COMMENTARY ON NUT CASES WITH GUNS
BOB LOCHTE

Whenever I sit down to consume the news of the day, just to catch up on Monica and Bill, or what multinational telecommunications conglomerate AT&T is buying this week, or why basketball players with contracts the size of the Powerball jackpot plan to strike for a better deal, some nut case with a gun shows up and spoils the whole thing.

There's this guy who mounts a one-man assault on Congress because he can't get the CIA to remove the land mines it buried in his back yard. And there's the loving couple from Eastern Kentucky who gets drunk and argumentative at their high school reunion. She wants to go home and he wants to get drunker, so she gets naked, heads for the highway and hitches a ride. He chases them down and rekindles their romance by blowing away the driver. It's comforting to know that up in them thar hills, first cousins are breeding and their spawn is born with a shootin' iron in each fist.

Forty people died from gunshot wounds in schools last year. The only reason we haven't heard lately about some kid trying to waste the population of a middle school is that classes are out for the summer. But stay tuned, year round schools are on the way. Can you imagine what will happen at the high school reunions 20 years from now?

You can't go anywhere anymore without encountering the repercussions from all these nut cases with guns. Every building has a sign saying "No Firearms Allowed." Armed guards standing at the door are common, and personal searches are becoming routine. Metal detectors sell better than slot machines.

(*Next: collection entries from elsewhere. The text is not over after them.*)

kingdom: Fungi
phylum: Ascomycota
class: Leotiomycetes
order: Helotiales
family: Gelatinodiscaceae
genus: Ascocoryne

Congress is now considering a $120 million underground visitor center for the Capitol to keep the crazies out, unless someone voted them in. The rest of us will be frisked; so much for personal freedom.

Are the media to blame for publicizing, dramatizing, and glorifying nut cases with guns? These stories are legitimate news events; let's hope they remain unusual. But that's not the case in Miami where tourist hotels removed a local TV station from their cable systems. Its news policy of "If it bleeds, it leads." became so excessive that guests were checking out early to return to Newark. It's not any safer there, but you can be terrified at home and save 200 bucks a day, enough for a down payment on a good used Uzzi.

The entertainment media and paying customers alike find stories of nut cases with guns compelling drama. This is not new. Criminals have long been a fixture in our media culture, all the way back to the dime novels, songs, and sensational press accounts of 19th century outlaws more famous and admired than presidents. An old ballad about Jessie James goes: " Jessie had a wife who mourned for his life, three children they were brave. But that dirty little coward who shot Mr. Howard, he laid poor Jessie in his grave." Who's the bad guy?

A British friend once asked me if I owned a gun. I replied that I live in the woods where I could encounter an occasional poisonous snake or rabid animal, so I have a shotgun. Then there's Kate's old target rifle from her sharpshooting days, growing up on Air Force bases; and a couple of antiques that look nice on the wall; and the BB pistol we use to chase squirrels off the bird feeders. From the look on his face, I could tell my friend believed I was armed to the teeth.

Since 1776, the Brits have thought all us Yanks were nut cases with guns. Maybe they're right.